Limb landmark coordinates -
☆ ☆ ☆ ☆ ☆ ☆ ☆
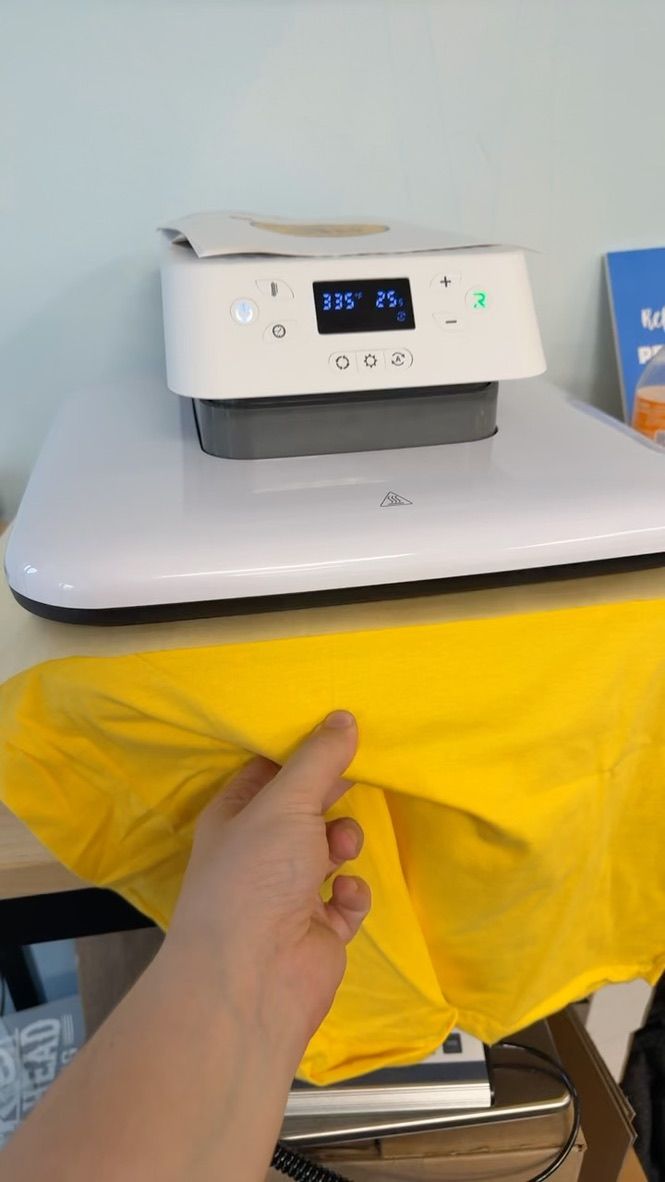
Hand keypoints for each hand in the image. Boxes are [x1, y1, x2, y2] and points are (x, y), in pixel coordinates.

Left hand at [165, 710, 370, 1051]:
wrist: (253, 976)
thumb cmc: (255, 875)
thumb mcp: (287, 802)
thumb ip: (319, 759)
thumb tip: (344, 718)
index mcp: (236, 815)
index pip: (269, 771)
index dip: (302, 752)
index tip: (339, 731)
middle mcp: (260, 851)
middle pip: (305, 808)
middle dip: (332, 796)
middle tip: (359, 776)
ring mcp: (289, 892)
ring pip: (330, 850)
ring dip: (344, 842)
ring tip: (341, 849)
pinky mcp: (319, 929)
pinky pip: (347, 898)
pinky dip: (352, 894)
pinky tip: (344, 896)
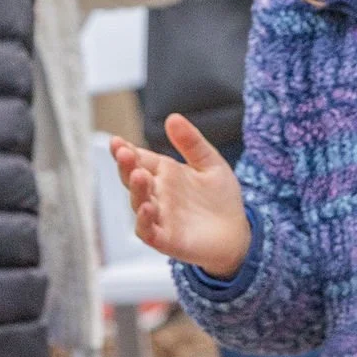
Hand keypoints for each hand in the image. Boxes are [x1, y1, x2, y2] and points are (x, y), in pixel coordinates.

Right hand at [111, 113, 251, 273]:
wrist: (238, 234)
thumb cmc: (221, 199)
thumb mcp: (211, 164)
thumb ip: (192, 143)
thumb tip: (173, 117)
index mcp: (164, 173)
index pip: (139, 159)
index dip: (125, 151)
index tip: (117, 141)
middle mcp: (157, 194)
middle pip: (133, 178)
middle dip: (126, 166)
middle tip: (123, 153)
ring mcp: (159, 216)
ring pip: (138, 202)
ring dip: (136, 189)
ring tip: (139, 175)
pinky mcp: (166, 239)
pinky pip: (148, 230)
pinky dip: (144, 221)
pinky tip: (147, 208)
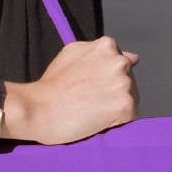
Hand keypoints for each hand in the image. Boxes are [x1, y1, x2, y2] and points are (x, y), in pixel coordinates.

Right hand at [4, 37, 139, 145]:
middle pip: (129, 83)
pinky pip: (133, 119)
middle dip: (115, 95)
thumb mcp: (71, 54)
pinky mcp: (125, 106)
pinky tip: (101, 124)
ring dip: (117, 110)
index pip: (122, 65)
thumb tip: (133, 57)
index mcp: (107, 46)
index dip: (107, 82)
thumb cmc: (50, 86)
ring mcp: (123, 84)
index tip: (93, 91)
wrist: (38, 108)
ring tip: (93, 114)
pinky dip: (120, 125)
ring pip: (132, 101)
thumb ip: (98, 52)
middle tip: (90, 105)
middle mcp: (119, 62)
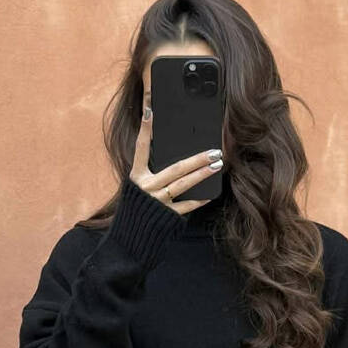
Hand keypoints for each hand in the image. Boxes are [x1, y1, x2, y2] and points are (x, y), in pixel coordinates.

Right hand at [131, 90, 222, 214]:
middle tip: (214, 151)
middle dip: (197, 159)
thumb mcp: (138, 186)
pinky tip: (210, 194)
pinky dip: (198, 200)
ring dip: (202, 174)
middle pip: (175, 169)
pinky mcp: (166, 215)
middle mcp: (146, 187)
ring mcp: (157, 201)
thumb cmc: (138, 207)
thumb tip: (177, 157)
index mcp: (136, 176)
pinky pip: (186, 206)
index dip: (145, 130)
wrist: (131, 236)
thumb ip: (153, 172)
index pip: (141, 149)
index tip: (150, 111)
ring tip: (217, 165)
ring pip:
☆ ☆ ☆ ☆ ☆ ☆ ☆
ASSIGNED TASK - The expected result is the data above in exact form, free of pictures.

WRITTEN SOLUTION -
Hand keypoints for each hand in the image. Boxes are [x1, y1, x2, y2] and points are (x, y), in pixel coordinates.

Left hand at [165, 710, 370, 1051]:
wrist: (253, 976)
thumb cmc: (255, 875)
thumb mcp: (287, 802)
thumb ip: (319, 759)
thumb tip: (344, 718)
index mcp: (236, 815)
index pip: (269, 771)
index dip: (302, 752)
index tip: (339, 731)
middle mcp: (260, 851)
middle pip: (305, 808)
middle dip: (332, 796)
middle tip: (359, 776)
ring mcp: (289, 892)
ring pip: (330, 850)
ring dip: (344, 842)
ring tip: (341, 849)
pinky mcp: (319, 929)
pinky pip: (347, 898)
pinky dip: (352, 894)
pinky tip: (344, 896)
Hand keypoints for each hand in the image. Boxes are [x1, y1, x2, y2] and points are (x, y), in pixel coordinates.

Right hand at [111, 113, 251, 273]:
wrist: (238, 234)
thumb cmc: (221, 199)
thumb mcp: (211, 164)
thumb ip: (192, 143)
thumb tip: (173, 117)
index mcp: (164, 173)
index pip: (139, 159)
index dip: (125, 151)
index tip: (117, 141)
middle mcp: (157, 194)
middle pip: (133, 178)
middle dip: (126, 166)
middle tip: (123, 153)
ring mcp: (159, 216)
ring pip: (138, 202)
ring dip: (136, 189)
ring tip: (139, 175)
pinky mcp: (166, 239)
pinky pip: (148, 230)
pinky dip: (144, 221)
pinky tip: (147, 208)
Hand keypoints for each hand in the image. Boxes are [x1, y1, x2, y2] and points are (x, y), in pixel coordinates.

Right hand at [4, 37, 139, 145]:
middle pip: (129, 83)
pinky pip: (133, 119)
middle dip: (115, 95)
thumb mcp: (71, 54)
pinky mcp: (125, 106)
pinky tip: (101, 124)
ring dip: (117, 110)
index pip: (122, 65)
thumb tip: (133, 57)
index mcp: (107, 46)
index dip: (107, 82)
thumb cmc: (50, 86)
ring mcp: (123, 84)
index tip: (93, 91)
wrist: (38, 108)
ring tip: (93, 114)
pinky dip: (120, 125)
ring pip: (132, 101)
thumb ip: (98, 52)
middle tip: (90, 105)
middle mcp: (119, 62)
Hand keypoints for each hand in the image. Boxes are [x1, y1, x2, y2] and points are (x, y), in pixel coordinates.

Right hand at [131, 90, 222, 214]:
middle tip: (214, 151)
middle dip: (197, 159)
thumb mcp: (138, 186)
pinky tip: (210, 194)
pinky dip: (198, 200)
ring dip: (202, 174)
middle pip: (175, 169)
pinky mcp: (166, 215)
middle mcp: (146, 187)
ring mcp: (157, 201)
thumb cmc: (138, 207)
thumb tip: (177, 157)
index mcp: (136, 176)
pinky pip: (186, 206)
index dip: (145, 130)
wrist: (131, 236)
thumb ip: (153, 172)
index pip: (141, 149)
index tip: (150, 111)
ring tip: (217, 165)
ring pip:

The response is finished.